Scene ONE:  “I’m sorry, Ann, can I please ask a favor of you?”

The South Asian scholar, Bao, had become a brand new father and his wife and baby boy were set to be released from hospital. They needed help. “My academic advisor is just now assigning me extra duties and this is keeping me from getting my family back home to our apartment.”

“Sure”, Ann replied, “just give me the information and I will be there.”

Scene TWO:  A year or two passes. Our phone rings.

“Hi Ann, are you very busy this afternoon. . . my wife and baby; they are at the hospital. .” (Déjà vu was in the air).

Such calls can readily spring out of the blue for campus workers in service to international students. My wife adjusted some things and, in each instance, headed to the medical facility. A mother herself – (now grandmother) – a smile visited her face as she navigated city traffic.

Her professional training – first as LPN, afterward as Registered Nurse – had simply reinforced Ann’s natural bent. Wired for responding to people (friend or stranger) in time of need, my wife was once the focus of a family chat around our family dining table, I posed a question to our children,

“So kids, which of these five qualities would you say most hits the mark as your mother’s ‘primary love language’. . Physical touch – Quality time – Gift giving – Acts of service – Words of affirmation.

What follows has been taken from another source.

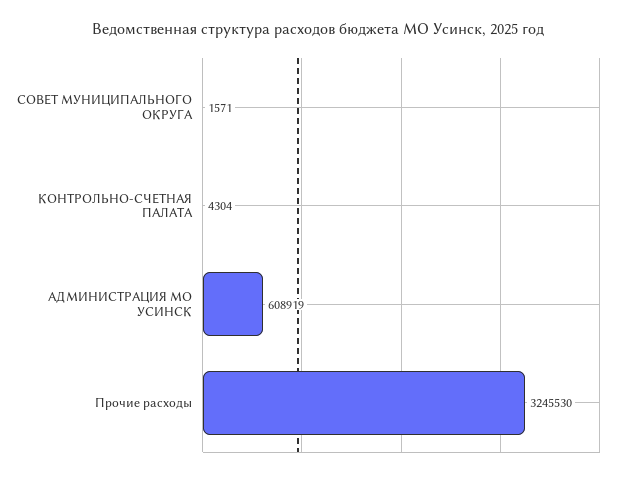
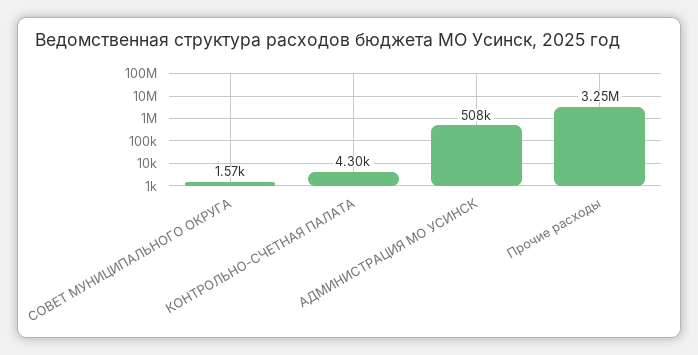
АДМИНИСТРАЦИЯ МО УСИНСК: 608919 -> 508000

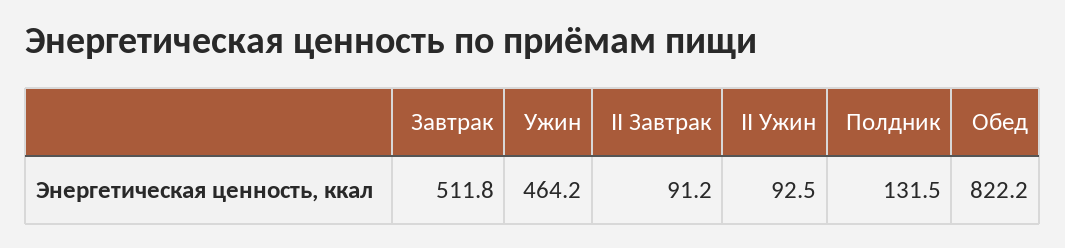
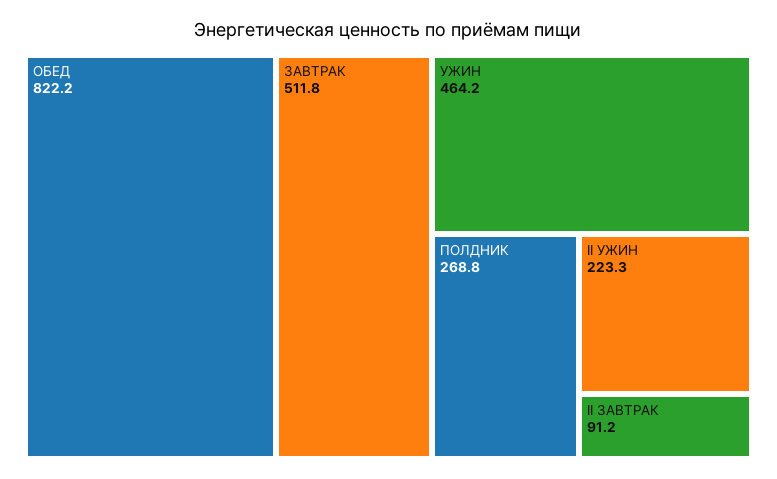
II Ужин: 92.5 -> 223.3
Полдник: 131.5 -> 268.8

“Their response was immediate and unanimous – each of them chiming, “Acts of Service!”

In an earlier season a couple decades prior when our home rested atop a remote hill at an Africa mission station, Ann launched into action one night to speedily fashion a makeshift bandage from a set of bedsheets. A young man brought to our screened back door had been laid open at the hand of an angry, inebriated fellow tribesman. The downward swing of the attacker’s machete left a grotesque open gash. Ann’s stop-gap measure (bad pun) met with success.

“To the servant of God, every place is the right place, and every time is the right time”*

©2025 Jerry Lout                                                                  *St. Catherine of Siena

Have A Chair

Smiling, the student welcomed me into his apartment. He had come a week or so earlier to start his first semester of studies in this new land.

“I am sorry”, he began – self-conscious and embarrassed – “I do not have a comfortable chair for you”.

Nodding my thanks as he gestured to the straight-backed chair, I took in the sparse surroundings. My goodness, I thought, even though this is a fine campus apartment, it’s virtually unfurnished. Only a couple sticks of furniture rested on the pristine carpeting spread throughout.

That surprise ‘aha moment’ was followed by more of the same as I made my rounds to welcome newly arrived students over the coming days. It left me both astonished and bewildered.  What could be done to alter this scenario? The question persisted.

How does a newcomer on a tight budget – a young person virtually unknown by anyone inside the host country – tackle the task of furniture shopping in this place? The hurdles grew in number

  • No vehicle of their own (much less a driver’s license)
  • No friend with a pickup
  • Unaware of the uniquely American tradition called a ‘garage sale’
  • The list grows

 There is a God in heaven. So goes the quote.

Drawing on what imagination capital we could muster, our ragtag team landed on a purely experimental game plan and pinned a name to it. From then til now ICO’s annual Furniture Fest has kept gathering wind in her sails.

What’s more (in the perky language of an ancient TV game show), The Price is Right.